Don't rely on "long doubles" being any different than "double".

One technique is to use an array of accumulators:

double sum_array[128]; // zero in ctor of reducer

Then your reduction function accumulates into sum_array[by magnitude]


  union {

     double d;

     char c[8];

  };

  d = x;

  sum_array[c[7]&127] += x;

The final reduction sums the elements of the sum_array

sum=0.0;
for(int i=0;i < 128; ++i) sum += sum_array[i];

Jim Dempsey

www.quickthreadprogramming.com

The above uses the most significant 7 bits of the 11 bit exponent.
You may also consider:


  union {

     double d;

     short s[4];

  };

  d = x;

  int i = (s[3] & 0x7FFF) >> 4;

  sum_array[min(i,127)] += x;

Jim Dempsey

www.quickthreadprogramming.com

That's an awful lot of doubles, and there's still at least theoretically a limit on the supported number of input elements (related to the precision of a double, not to the size of the array)... Good call on the precision of long double! How difficult would it be to implement a floating-point type of arbitrary precision, and how expensive to use it, I wonder?

(Added 2012-10-25) I guess it depends on the cost of a shift. If that's cheap enough, and I understand that there has been some improvement in Intel's upcoming Haswell microarchitecture that might be relevant (?), then I would consider as a first approach an array of 64-bit integers (32-bit digit and 32-bit carry, so to say, with each carry overlapping with a higher-value digit), with positive and negative kept separate to avoid excessive communication. Each input double will be split into 2 digit-carry pairs. Inter-digit carry communication would be kept to a minimum until final normalisation, by only overflowing to the next digit when wraparound is imminent. Perhaps it's worth exploring if you find yourself bored: it's a brave new world out there with data movement now a more dominating concern, and perhaps an idea as kooky as this might actually be practical enough to prefer over worries about loss of precision? If nothing else, it could show how big the error would otherwise be.

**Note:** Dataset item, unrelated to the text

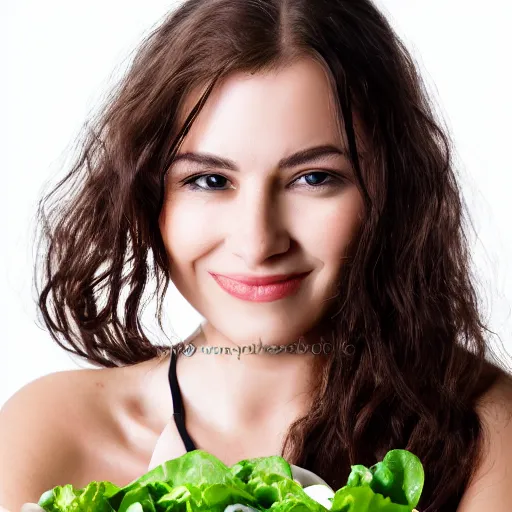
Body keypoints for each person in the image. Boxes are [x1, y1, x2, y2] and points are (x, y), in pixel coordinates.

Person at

Every time I try to reply I get this :
The requested URL was rejected. Please consult with your administrator.

Your support ID is: 8287664565030860172
can you please help?

Raf,
at this point things get a bit hairy and one has to decide to use an honest-to-god multi-precision library.
For others' reference purposes I will mention mpir and the following site that provides with windows msvc2010 binaries (since building it from scratch is a bit of work):
http://www.holoborodko.com/pavel/mpfr/#intro

Thank you both you and Jim for your comments and help,
Petros

Couldn't you somehow assure/force the uninterrupted use of an 80-bit floating-point aggregate in your environment, which seems simpler, if you even need the precision at all? Anyway, I think we have now established (off-line) that TBB is behaving as it should when used correctly, so that's a relief.

(Added 2012-10-29) It seems even worse than I thought: Visual C++ reportedly also sets internal precision to 64 bits (down from 80 bits), although this can be overridden. Of course, an intrepid C++ programmer could always implement a more precise floating-point class... in assembler, so I suppose somebody may already have made this available in a library somewhere.